The absolute error of a forecast observation is the absolute value of the difference between the forecast value and the actual POS value. The Percentage Absolute Error statistic measures forecast accuracy by calculating the total absolute error as a percentage of the total actual POS. It is calculated by summing the absolute errors for all observations, dividing this value by the absolute value of the sum of all Actuals, and dividing the result by the number of observations in the series. Finally, multiply the total by 100 to obtain a percentage result.

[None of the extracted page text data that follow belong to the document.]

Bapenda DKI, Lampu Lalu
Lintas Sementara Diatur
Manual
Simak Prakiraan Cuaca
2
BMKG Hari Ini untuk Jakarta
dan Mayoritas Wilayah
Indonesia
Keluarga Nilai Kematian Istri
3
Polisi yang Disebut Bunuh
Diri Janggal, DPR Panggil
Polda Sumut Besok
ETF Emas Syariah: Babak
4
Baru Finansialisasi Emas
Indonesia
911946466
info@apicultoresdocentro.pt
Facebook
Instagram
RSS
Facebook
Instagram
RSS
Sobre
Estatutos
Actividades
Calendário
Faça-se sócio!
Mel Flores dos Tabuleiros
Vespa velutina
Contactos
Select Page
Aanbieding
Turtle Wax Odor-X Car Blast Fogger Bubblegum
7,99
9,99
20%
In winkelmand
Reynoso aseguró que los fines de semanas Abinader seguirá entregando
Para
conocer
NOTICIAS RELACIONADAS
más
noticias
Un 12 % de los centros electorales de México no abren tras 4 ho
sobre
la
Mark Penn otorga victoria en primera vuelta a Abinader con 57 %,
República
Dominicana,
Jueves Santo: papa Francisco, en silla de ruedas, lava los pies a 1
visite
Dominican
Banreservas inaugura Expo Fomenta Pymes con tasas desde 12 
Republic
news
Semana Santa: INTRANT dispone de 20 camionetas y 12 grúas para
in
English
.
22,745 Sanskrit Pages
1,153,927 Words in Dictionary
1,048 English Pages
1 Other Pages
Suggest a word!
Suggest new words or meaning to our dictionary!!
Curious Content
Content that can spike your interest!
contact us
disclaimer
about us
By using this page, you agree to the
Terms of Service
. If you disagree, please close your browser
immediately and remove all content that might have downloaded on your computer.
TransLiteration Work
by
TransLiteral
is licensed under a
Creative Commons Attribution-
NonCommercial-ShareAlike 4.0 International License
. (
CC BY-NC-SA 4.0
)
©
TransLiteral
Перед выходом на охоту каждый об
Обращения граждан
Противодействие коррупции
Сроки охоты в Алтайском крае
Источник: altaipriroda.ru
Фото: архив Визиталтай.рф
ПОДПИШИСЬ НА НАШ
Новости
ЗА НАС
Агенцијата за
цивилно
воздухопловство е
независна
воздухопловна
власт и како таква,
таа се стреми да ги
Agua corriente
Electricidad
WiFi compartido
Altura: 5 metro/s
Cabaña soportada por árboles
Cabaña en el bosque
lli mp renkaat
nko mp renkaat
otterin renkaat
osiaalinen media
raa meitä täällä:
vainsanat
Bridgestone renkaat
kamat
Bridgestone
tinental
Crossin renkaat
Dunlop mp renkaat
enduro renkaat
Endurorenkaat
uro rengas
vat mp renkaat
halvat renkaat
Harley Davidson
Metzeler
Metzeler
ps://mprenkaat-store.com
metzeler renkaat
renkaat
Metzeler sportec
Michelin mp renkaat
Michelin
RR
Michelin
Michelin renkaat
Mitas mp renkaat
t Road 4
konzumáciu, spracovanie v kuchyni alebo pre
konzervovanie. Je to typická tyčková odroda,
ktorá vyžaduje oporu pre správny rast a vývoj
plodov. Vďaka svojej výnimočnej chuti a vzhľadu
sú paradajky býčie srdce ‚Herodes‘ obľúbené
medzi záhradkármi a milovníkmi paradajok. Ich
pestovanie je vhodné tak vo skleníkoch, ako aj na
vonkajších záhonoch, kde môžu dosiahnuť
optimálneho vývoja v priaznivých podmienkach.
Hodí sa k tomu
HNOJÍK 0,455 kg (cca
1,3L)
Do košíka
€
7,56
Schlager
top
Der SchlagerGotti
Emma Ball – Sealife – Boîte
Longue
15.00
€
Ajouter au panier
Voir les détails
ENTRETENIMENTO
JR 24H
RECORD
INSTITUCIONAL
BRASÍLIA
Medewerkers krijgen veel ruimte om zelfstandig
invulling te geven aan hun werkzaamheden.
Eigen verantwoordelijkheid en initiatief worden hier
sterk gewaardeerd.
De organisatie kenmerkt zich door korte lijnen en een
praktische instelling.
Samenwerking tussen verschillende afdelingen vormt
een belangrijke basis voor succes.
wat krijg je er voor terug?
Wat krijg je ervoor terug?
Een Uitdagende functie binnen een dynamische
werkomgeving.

Actuals versus Forecasts View

This view displays forecast results and actual demand values for each product, location, and time period specified in the wizard. This view allows you to compare the results of both system-approved forecasts and final approved forecasts to historical demand quantities.

Figure 7-8 Actuals versus Forecast View

Surrounding text describes Figure 7-8 .

Measures: Actuals versus Forecasts View

The Actuals versus Forecasts view contains the following measures:

History Data

History Data displays the actual demand quantities for the product, location, and calendar combinations displayed.

Approved Forecast

This is the reviewed/adjusted forecast approved by the user.

Approved System Forecast

This forecast is wholly system generated.